▶ **Task statement**: Within the records below, reproduce without change the lines from the line that has "13: (1015, 159, 1.52)" through the line that has "28: (281, 241, 1.21)", and only those.

[Saved data entries]
—————

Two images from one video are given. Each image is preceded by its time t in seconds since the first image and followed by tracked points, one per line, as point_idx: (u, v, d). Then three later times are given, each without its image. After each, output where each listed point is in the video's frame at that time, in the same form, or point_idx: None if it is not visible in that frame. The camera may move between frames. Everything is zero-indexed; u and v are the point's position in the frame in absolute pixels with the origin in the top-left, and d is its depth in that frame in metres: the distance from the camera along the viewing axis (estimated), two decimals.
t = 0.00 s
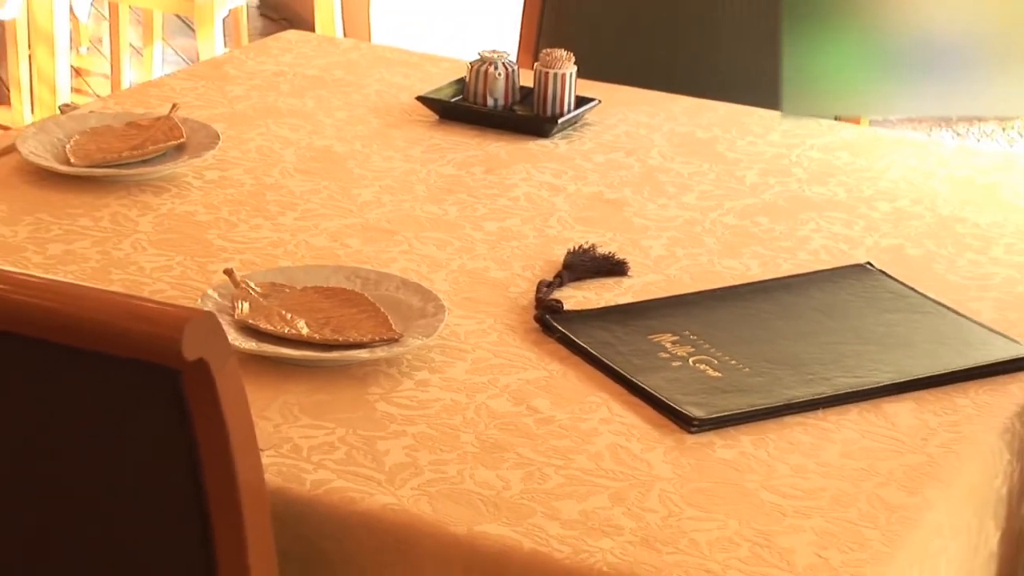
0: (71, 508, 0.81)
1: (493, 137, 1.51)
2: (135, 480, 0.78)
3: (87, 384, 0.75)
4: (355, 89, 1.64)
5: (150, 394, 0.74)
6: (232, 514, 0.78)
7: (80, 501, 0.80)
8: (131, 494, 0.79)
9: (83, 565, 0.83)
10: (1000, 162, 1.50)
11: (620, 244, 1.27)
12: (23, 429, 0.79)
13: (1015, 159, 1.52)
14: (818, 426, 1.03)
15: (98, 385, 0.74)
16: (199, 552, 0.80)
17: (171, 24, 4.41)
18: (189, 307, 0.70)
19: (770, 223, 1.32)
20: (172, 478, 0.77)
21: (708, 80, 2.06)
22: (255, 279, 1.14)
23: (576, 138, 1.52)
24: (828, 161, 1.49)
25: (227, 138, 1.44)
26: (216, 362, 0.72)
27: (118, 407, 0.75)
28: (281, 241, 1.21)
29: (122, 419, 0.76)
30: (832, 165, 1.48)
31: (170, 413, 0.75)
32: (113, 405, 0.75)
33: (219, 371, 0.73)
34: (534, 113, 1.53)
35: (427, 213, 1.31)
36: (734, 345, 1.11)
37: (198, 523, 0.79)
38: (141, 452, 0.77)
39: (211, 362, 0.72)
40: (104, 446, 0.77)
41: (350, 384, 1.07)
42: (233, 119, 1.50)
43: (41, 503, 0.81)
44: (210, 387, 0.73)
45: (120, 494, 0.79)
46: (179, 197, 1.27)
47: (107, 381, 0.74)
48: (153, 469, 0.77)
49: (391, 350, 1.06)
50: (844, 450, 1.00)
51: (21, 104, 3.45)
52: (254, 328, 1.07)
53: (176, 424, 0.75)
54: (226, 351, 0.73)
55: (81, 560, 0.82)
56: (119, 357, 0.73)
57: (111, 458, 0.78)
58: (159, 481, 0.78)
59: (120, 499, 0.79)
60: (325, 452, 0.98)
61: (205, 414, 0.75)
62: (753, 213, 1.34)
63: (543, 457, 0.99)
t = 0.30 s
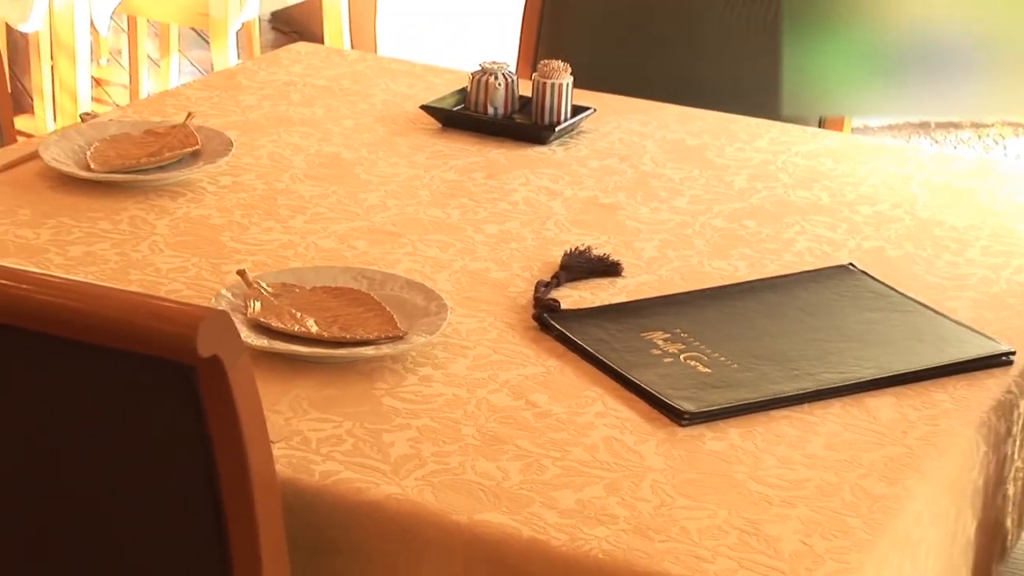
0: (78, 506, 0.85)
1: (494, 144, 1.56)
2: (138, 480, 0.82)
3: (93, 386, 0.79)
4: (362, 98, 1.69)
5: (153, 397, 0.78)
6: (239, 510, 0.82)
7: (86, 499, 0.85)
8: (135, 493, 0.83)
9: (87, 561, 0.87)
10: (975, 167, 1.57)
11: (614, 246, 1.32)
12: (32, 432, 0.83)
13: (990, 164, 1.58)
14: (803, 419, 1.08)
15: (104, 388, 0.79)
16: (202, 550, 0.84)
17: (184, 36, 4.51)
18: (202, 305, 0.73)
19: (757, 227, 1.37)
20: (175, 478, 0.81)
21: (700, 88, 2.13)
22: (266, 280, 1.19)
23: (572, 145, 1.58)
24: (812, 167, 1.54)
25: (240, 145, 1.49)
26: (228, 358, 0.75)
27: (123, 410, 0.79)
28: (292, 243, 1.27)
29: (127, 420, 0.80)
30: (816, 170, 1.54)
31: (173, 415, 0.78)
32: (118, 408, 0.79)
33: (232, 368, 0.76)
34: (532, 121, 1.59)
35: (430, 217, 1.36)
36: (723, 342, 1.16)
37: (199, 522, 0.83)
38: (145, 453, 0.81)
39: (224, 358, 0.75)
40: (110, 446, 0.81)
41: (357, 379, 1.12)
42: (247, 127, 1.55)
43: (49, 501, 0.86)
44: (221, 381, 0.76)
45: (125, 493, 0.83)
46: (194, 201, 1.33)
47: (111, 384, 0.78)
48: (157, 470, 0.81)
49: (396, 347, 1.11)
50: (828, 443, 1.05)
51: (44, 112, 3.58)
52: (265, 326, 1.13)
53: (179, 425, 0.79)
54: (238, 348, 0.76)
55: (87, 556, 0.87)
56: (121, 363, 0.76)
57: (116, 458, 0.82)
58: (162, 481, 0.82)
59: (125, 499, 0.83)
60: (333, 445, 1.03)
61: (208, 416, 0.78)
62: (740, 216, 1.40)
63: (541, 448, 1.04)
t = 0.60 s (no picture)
0: (98, 506, 0.89)
1: (495, 151, 1.62)
2: (156, 479, 0.86)
3: (112, 390, 0.83)
4: (368, 107, 1.75)
5: (170, 399, 0.82)
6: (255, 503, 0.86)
7: (106, 499, 0.89)
8: (153, 493, 0.87)
9: (109, 557, 0.92)
10: (951, 173, 1.63)
11: (609, 248, 1.38)
12: (52, 435, 0.87)
13: (967, 171, 1.64)
14: (789, 413, 1.13)
15: (123, 392, 0.83)
16: (219, 545, 0.88)
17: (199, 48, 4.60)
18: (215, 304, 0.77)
19: (745, 230, 1.43)
20: (191, 477, 0.85)
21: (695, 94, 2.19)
22: (276, 280, 1.24)
23: (569, 151, 1.63)
24: (798, 173, 1.60)
25: (251, 152, 1.55)
26: (241, 356, 0.79)
27: (141, 412, 0.83)
28: (301, 246, 1.32)
29: (144, 423, 0.84)
30: (802, 176, 1.60)
31: (189, 417, 0.82)
32: (136, 410, 0.83)
33: (246, 366, 0.80)
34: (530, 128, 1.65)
35: (434, 220, 1.42)
36: (712, 339, 1.22)
37: (216, 519, 0.87)
38: (162, 453, 0.85)
39: (236, 356, 0.79)
40: (128, 448, 0.85)
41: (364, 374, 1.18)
42: (258, 135, 1.61)
43: (71, 500, 0.90)
44: (234, 377, 0.80)
45: (142, 493, 0.87)
46: (208, 205, 1.38)
47: (130, 388, 0.82)
48: (174, 469, 0.85)
49: (401, 343, 1.17)
50: (813, 436, 1.10)
51: (65, 120, 3.64)
52: (276, 324, 1.18)
53: (195, 426, 0.83)
54: (249, 346, 0.80)
55: (108, 551, 0.91)
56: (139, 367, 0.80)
57: (135, 459, 0.86)
58: (179, 480, 0.86)
59: (143, 498, 0.87)
60: (341, 437, 1.08)
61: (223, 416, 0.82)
62: (729, 220, 1.45)
63: (538, 441, 1.09)
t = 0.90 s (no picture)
0: (95, 505, 0.95)
1: (496, 157, 1.68)
2: (155, 479, 0.91)
3: (115, 393, 0.88)
4: (374, 115, 1.80)
5: (173, 401, 0.87)
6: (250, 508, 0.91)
7: (105, 498, 0.94)
8: (152, 493, 0.92)
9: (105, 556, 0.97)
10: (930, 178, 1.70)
11: (604, 250, 1.44)
12: (54, 435, 0.93)
13: (946, 176, 1.71)
14: (776, 408, 1.18)
15: (127, 394, 0.88)
16: (215, 544, 0.93)
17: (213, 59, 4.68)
18: (228, 304, 0.81)
19: (735, 233, 1.49)
20: (189, 478, 0.91)
21: (684, 100, 2.23)
22: (287, 280, 1.30)
23: (567, 157, 1.69)
24: (785, 178, 1.66)
25: (262, 158, 1.61)
26: (252, 353, 0.83)
27: (142, 415, 0.89)
28: (310, 247, 1.38)
29: (145, 424, 0.89)
30: (789, 180, 1.66)
31: (192, 420, 0.87)
32: (139, 412, 0.89)
33: (258, 363, 0.84)
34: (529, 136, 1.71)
35: (437, 223, 1.47)
36: (703, 337, 1.27)
37: (213, 519, 0.92)
38: (162, 455, 0.90)
39: (249, 353, 0.83)
40: (128, 449, 0.91)
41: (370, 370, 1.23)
42: (269, 141, 1.67)
43: (69, 500, 0.95)
44: (246, 374, 0.84)
45: (141, 492, 0.92)
46: (221, 209, 1.44)
47: (134, 390, 0.87)
48: (174, 469, 0.90)
49: (406, 340, 1.22)
50: (799, 429, 1.15)
51: (86, 129, 3.80)
52: (286, 322, 1.24)
53: (195, 430, 0.88)
54: (261, 344, 0.84)
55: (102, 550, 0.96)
56: (145, 370, 0.86)
57: (135, 460, 0.91)
58: (178, 480, 0.91)
59: (142, 497, 0.93)
60: (348, 430, 1.13)
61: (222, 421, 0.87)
62: (719, 223, 1.51)
63: (537, 434, 1.14)
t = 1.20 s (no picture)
0: (97, 504, 1.00)
1: (497, 162, 1.74)
2: (156, 480, 0.97)
3: (117, 397, 0.94)
4: (380, 122, 1.87)
5: (174, 404, 0.92)
6: (249, 510, 0.96)
7: (107, 499, 1.00)
8: (154, 494, 0.97)
9: (108, 554, 1.02)
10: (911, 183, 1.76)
11: (599, 252, 1.49)
12: (57, 436, 0.98)
13: (926, 181, 1.77)
14: (764, 402, 1.24)
15: (129, 398, 0.93)
16: (213, 545, 0.99)
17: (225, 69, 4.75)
18: (241, 302, 0.85)
19: (725, 235, 1.55)
20: (188, 480, 0.96)
21: (674, 105, 2.27)
22: (296, 280, 1.36)
23: (564, 163, 1.75)
24: (772, 183, 1.73)
25: (273, 164, 1.67)
26: (263, 349, 0.87)
27: (143, 418, 0.94)
28: (318, 250, 1.44)
29: (147, 427, 0.94)
30: (777, 185, 1.72)
31: (192, 423, 0.93)
32: (141, 415, 0.94)
33: (268, 358, 0.88)
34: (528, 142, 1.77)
35: (440, 225, 1.53)
36: (694, 335, 1.33)
37: (212, 520, 0.97)
38: (163, 457, 0.95)
39: (259, 349, 0.87)
40: (129, 449, 0.96)
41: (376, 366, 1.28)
42: (279, 147, 1.73)
43: (71, 499, 1.01)
44: (256, 370, 0.88)
45: (143, 492, 0.98)
46: (233, 212, 1.50)
47: (137, 395, 0.93)
48: (173, 469, 0.96)
49: (410, 337, 1.28)
50: (786, 423, 1.21)
51: (104, 136, 3.83)
52: (296, 321, 1.29)
53: (195, 433, 0.93)
54: (271, 341, 0.88)
55: (104, 548, 1.02)
56: (147, 375, 0.91)
57: (135, 460, 0.96)
58: (177, 481, 0.96)
59: (144, 498, 0.98)
60: (356, 425, 1.18)
61: (221, 425, 0.92)
62: (709, 225, 1.57)
63: (535, 427, 1.19)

—————

▶ **Output of the exercise**:
13: (1015, 159, 1.52)
14: (818, 426, 1.03)
15: (98, 385, 0.74)
16: (199, 552, 0.80)
17: (171, 24, 4.41)
18: (189, 307, 0.70)
19: (770, 223, 1.32)
20: (172, 478, 0.77)
21: (708, 80, 2.06)
22: (255, 279, 1.14)
23: (576, 138, 1.52)
24: (828, 161, 1.49)
25: (227, 138, 1.44)
26: (216, 362, 0.72)
27: (118, 407, 0.75)
28: (281, 241, 1.21)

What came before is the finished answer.